◆ Data for processing
::::
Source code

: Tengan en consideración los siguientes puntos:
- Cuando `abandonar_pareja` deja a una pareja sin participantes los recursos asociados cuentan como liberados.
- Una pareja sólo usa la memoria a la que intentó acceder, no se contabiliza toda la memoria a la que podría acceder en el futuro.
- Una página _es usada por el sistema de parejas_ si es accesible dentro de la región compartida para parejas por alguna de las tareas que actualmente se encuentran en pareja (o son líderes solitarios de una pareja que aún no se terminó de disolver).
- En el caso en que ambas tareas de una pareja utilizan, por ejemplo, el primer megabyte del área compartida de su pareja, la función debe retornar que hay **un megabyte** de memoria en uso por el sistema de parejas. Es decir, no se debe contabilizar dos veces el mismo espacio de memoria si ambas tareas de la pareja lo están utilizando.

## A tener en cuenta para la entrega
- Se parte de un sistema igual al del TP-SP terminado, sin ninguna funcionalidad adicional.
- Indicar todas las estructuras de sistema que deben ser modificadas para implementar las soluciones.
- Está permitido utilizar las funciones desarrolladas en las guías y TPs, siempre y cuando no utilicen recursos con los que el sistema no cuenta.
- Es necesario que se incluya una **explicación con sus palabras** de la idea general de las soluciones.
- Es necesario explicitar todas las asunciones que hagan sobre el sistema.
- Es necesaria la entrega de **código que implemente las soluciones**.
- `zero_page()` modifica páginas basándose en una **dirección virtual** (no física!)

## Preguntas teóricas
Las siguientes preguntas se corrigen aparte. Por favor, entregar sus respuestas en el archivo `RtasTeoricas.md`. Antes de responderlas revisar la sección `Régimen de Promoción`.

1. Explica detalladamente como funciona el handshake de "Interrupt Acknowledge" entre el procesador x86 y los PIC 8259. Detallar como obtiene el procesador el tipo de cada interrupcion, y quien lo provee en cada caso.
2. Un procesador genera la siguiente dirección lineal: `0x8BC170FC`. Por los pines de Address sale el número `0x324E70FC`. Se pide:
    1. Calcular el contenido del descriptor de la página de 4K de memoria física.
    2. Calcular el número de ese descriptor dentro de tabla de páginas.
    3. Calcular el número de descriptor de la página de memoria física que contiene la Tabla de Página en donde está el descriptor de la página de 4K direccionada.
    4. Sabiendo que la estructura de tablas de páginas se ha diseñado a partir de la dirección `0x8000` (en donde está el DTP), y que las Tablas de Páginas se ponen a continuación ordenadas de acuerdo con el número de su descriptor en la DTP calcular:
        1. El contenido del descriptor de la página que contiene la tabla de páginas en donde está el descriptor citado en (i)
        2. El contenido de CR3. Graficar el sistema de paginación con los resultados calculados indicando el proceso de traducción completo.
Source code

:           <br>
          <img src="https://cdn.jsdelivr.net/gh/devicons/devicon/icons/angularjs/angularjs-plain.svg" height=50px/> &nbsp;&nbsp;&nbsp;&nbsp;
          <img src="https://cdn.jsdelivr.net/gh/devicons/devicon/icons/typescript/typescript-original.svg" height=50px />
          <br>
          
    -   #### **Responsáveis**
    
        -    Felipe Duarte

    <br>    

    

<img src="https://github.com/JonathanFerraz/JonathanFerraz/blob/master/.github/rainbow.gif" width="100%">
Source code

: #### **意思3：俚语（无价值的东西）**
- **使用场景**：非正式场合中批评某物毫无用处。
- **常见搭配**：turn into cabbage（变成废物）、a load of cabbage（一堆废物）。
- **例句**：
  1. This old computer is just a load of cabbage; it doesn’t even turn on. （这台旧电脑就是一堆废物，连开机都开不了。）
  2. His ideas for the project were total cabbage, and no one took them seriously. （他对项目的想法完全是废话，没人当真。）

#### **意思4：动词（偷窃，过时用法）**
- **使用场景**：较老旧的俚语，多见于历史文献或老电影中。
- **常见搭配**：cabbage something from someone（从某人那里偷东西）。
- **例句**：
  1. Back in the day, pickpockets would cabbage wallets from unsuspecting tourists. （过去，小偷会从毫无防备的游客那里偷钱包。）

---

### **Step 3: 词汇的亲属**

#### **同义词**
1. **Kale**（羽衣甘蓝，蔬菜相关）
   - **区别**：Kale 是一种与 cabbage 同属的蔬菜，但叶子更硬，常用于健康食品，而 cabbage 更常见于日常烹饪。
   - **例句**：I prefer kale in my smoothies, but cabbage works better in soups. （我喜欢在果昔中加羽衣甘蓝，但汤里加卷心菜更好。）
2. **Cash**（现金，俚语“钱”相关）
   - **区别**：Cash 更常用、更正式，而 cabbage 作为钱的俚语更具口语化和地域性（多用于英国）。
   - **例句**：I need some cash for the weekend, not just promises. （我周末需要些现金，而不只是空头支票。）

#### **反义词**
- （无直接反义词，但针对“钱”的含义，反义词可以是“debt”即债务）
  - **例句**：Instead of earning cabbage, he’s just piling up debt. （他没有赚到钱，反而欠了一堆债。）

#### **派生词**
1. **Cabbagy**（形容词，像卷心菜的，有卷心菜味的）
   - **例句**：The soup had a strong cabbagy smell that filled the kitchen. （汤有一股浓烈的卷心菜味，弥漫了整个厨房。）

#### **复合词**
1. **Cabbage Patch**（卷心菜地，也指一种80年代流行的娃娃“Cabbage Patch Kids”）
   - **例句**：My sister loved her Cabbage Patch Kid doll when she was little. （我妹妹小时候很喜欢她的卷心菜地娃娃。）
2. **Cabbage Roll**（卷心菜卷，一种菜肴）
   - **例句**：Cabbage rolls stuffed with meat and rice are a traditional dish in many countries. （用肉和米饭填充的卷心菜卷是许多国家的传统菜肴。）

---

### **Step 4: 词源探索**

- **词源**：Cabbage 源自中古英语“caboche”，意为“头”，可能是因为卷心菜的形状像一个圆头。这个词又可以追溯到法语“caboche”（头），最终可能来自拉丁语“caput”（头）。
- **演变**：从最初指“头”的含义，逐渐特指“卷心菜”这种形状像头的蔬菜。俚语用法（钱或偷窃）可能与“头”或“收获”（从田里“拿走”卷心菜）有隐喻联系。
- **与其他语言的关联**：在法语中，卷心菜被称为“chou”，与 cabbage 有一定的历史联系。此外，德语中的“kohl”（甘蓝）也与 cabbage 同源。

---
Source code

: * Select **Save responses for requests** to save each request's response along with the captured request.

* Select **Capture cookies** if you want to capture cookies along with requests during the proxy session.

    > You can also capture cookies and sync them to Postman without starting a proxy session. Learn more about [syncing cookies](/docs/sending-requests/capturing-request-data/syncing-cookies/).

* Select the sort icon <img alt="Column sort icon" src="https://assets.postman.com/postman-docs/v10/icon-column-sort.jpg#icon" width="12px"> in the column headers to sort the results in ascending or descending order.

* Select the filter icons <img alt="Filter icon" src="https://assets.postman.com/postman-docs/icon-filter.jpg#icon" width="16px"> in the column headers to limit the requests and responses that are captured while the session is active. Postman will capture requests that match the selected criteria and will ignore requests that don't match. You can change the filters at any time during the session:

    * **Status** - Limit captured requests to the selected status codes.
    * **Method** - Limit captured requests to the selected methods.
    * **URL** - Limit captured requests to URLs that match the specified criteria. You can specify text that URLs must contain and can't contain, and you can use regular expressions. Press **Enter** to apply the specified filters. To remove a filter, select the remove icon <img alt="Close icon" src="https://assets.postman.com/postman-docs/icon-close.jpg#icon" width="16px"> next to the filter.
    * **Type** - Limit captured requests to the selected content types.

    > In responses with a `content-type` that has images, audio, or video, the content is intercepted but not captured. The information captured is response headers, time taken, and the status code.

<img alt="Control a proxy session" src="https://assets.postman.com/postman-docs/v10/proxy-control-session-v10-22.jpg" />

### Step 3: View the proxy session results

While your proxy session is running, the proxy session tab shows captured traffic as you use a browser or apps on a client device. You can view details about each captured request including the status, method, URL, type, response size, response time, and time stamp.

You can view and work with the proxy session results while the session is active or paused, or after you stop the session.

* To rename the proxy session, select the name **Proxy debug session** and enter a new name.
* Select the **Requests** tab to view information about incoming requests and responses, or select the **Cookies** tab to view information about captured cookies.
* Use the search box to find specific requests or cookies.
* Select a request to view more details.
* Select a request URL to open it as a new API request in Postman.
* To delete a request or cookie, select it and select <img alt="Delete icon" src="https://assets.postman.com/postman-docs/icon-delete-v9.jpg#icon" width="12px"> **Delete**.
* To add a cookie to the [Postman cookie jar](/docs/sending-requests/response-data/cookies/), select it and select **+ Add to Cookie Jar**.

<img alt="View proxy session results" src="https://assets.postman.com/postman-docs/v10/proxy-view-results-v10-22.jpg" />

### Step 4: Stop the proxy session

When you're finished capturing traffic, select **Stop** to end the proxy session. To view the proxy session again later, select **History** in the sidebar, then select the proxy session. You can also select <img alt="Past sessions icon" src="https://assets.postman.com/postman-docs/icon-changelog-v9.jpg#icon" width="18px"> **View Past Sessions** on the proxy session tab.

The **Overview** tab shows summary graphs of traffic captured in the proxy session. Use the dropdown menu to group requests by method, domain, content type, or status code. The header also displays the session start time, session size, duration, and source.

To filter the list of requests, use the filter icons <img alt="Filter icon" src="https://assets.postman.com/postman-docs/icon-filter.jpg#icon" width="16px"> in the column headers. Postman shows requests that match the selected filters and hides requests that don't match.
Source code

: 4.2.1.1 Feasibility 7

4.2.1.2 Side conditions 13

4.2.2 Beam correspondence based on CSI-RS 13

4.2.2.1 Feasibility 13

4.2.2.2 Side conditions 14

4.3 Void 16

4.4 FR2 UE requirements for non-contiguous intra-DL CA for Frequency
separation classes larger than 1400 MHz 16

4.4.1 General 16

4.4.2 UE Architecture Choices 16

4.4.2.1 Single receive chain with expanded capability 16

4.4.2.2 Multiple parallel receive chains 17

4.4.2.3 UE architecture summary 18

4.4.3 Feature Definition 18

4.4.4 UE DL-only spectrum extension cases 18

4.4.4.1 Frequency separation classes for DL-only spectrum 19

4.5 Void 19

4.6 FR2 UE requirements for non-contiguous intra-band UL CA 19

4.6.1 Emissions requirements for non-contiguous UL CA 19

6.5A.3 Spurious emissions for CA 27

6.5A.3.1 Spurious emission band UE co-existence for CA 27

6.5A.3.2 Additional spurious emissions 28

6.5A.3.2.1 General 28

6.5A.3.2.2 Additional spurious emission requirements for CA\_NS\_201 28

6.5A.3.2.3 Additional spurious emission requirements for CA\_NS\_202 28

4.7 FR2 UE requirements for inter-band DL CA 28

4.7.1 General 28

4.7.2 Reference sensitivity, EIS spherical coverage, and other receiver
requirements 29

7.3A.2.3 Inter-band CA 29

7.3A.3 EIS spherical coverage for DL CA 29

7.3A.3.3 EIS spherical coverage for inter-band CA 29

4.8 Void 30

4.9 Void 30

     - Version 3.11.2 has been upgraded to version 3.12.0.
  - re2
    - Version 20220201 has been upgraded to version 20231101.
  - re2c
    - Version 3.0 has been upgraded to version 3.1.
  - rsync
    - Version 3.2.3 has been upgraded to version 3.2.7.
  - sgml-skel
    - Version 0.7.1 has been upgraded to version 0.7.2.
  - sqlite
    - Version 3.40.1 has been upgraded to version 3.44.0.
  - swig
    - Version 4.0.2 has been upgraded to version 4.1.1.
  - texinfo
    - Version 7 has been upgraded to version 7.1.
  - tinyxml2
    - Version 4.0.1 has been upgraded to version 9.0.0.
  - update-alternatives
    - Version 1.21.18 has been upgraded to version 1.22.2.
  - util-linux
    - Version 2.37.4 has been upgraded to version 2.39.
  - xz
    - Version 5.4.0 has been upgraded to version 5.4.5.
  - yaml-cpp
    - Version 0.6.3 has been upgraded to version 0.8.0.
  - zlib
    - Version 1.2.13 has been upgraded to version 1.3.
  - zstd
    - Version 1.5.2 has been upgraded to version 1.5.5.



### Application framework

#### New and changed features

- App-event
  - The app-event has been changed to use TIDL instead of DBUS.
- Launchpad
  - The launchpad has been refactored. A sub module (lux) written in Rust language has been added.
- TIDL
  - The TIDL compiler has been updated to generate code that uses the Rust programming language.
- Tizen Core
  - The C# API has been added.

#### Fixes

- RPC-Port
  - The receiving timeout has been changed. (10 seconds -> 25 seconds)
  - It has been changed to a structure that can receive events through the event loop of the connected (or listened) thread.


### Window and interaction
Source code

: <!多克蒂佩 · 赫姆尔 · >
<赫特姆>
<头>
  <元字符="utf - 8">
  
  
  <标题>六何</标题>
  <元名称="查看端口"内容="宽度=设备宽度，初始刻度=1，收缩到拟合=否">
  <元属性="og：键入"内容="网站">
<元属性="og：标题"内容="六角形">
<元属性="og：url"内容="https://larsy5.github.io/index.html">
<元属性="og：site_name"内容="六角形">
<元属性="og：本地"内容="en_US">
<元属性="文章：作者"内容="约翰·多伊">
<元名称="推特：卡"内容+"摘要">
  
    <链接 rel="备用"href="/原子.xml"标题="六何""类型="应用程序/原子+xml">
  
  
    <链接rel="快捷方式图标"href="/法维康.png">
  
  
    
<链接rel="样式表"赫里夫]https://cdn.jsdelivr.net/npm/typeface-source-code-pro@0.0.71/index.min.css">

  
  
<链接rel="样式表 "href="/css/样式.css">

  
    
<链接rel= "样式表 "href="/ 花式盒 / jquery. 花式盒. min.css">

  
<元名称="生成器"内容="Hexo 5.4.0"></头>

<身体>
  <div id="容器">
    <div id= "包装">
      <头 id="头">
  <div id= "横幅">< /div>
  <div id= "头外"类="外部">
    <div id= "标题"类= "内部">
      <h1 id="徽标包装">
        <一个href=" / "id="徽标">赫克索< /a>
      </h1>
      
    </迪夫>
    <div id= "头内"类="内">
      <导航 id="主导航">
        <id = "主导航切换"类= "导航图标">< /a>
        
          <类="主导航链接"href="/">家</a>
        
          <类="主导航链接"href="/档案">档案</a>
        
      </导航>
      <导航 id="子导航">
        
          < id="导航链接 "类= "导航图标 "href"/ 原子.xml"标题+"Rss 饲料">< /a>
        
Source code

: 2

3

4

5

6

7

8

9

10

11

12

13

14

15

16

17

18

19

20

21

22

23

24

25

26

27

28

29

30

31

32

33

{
::::
◆ Instructions for the task
In the material above, locate the line containing "can also capture" and the line containing "the selected methods.". Transcribe exactly those two lines and every line between them, and nothing more.

◆ Solution
    > You can also capture cookies and sync them to Postman without starting a proxy session. Learn more about [syncing cookies](/docs/sending-requests/capturing-request-data/syncing-cookies/).

* Select the sort icon <img alt="Column sort icon" src="https://assets.postman.com/postman-docs/v10/icon-column-sort.jpg#icon" width="12px"> in the column headers to sort the results in ascending or descending order.

* Select the filter icons <img alt="Filter icon" src="https://assets.postman.com/postman-docs/icon-filter.jpg#icon" width="16px"> in the column headers to limit the requests and responses that are captured while the session is active. Postman will capture requests that match the selected criteria and will ignore requests that don't match. You can change the filters at any time during the session:

    * **Status** - Limit captured requests to the selected status codes.
    * **Method** - Limit captured requests to the selected methods.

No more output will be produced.